__Problem to solve__. How many lines in the listing below contain the word "Nocleh"? Reply with the number only.
'''
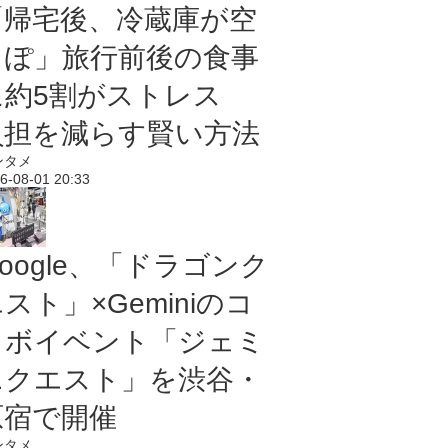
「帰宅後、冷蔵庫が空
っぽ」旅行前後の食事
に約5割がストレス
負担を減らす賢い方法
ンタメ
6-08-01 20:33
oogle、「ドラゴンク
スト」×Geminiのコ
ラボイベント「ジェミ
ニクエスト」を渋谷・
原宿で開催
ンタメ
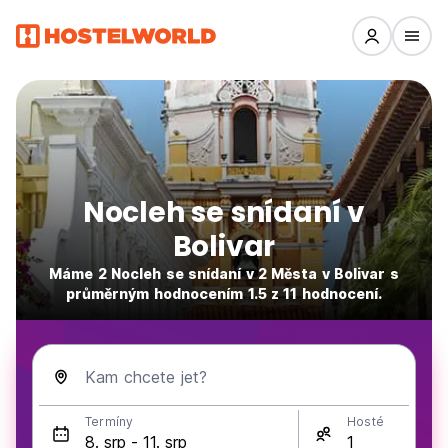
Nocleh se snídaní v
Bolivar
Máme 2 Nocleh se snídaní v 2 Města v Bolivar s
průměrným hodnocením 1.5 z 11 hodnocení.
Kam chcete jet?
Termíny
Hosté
'''
'''
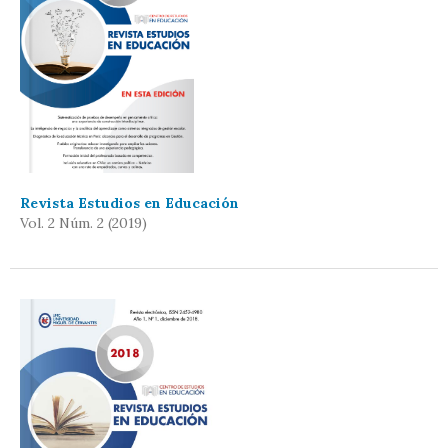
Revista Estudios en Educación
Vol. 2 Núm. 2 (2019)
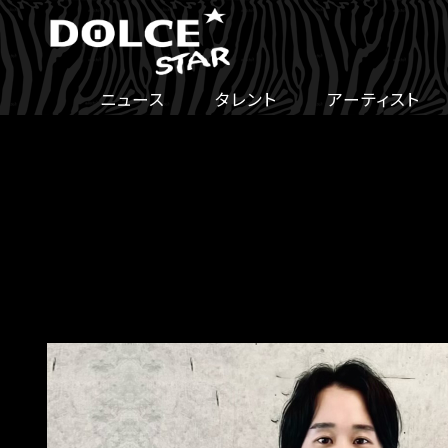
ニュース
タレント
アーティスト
'''
__Written answer__. 2